A chosen-prefix (i.e. a demonstration how to modify a given legal document to obtain two different documents that have the same hash) SHA-1 collision has already been computed:
"We have successfully run the computation during two months last summer, using 900 GPUs (Nvidia GTX 1060)."
Such resources can be easily rented from a cloud.
So for anyone willing to spend up to 100k USD, it is trivial to find SHA-1 collisions.
Since that post was published, the 4090 came out, which can (according to this hashcat benchmark [1]) do 50,638.7 million SHA1 hashes per second, so now it would only take a single 4090 GPU 11.55 years. Or you could buy 12 of them and do it in a year, etc. So it's definitely not cheap but 15 years is definitely an overestimate (and presumably GPUs will keep getting faster...).
SHA2-256 is "only" 21975.5 MH/s so you'd have to double the number of GPUs or amount of time.

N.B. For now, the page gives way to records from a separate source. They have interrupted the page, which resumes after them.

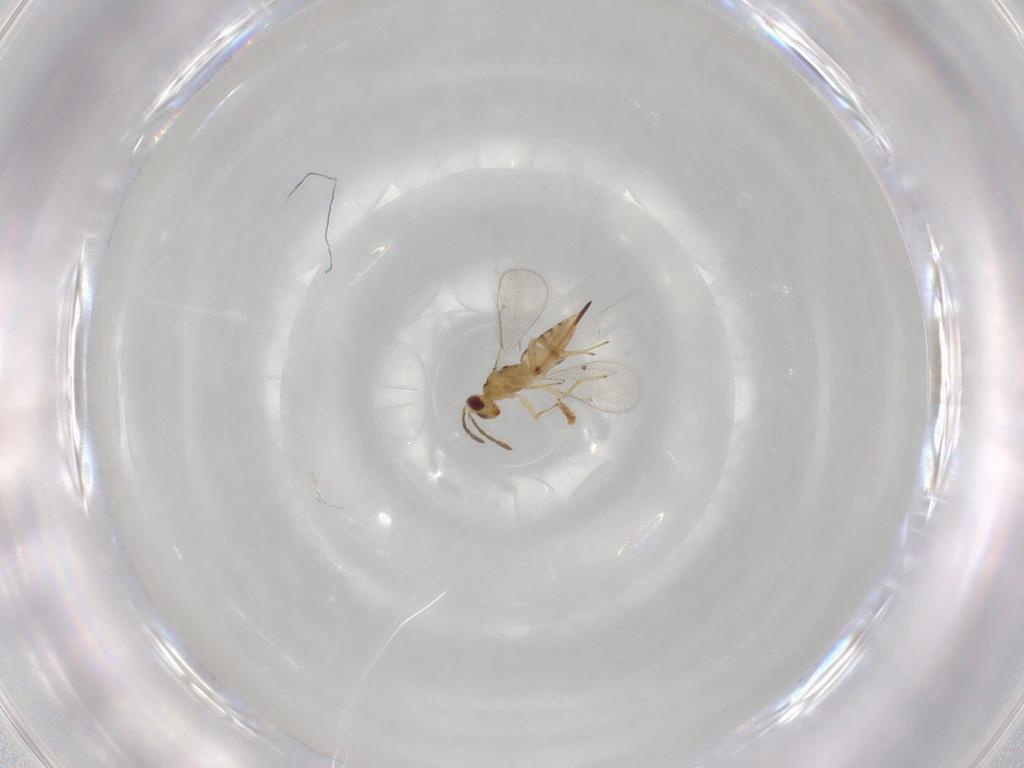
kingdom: Animalia
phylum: Arthropoda
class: Insecta
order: Hymenoptera
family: Eulophidae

Generating 2^64 hashes isn't guaranteed to produce a collision, and even if a collision did exist in that set, you're not going to find it by getting a bunch of GPUs to compute 2^64 hashes. There's a huge difference between a haystack that maybe contains a needle, and a needle that's been pulled from the haystack and presented to you. To actually find and identify the collisions you'll need to hook those GPUs up to some sort of storage/retrieval system. Just to store 2^64 128-bit hashes would take 295.1 exabytes. That's an order of magnitude more storage than NSA's utah datacenter[1].
True, which is why 256-bit or bigger hashes are recommended to make sure that the time for finding a collision is alone great enough to make this impossible.
Finding a collision for an 160-bit hash by brute force, on a big cloud or supercomputer, is about the maximum that someone with unlimited financial resources could do.
I don't think that's correct? It's probabilistic, yes, but in expectation you would still need ~2^64 hashes to find a collision for a 128-bit hash (birthday paradox).
See my above comment. There's a huge difference between having a collision somewhere in a pile of 2^64 hashes, and actually having the colliding hashes ready to present.
"We have successfully run the computation during two months last summer, using 900 GPUs (Nvidia GTX 1060)."
Such resources can be easily rented from a cloud.
So for anyone willing to spend up to 100k USD, it is trivial to find SHA-1 collisions.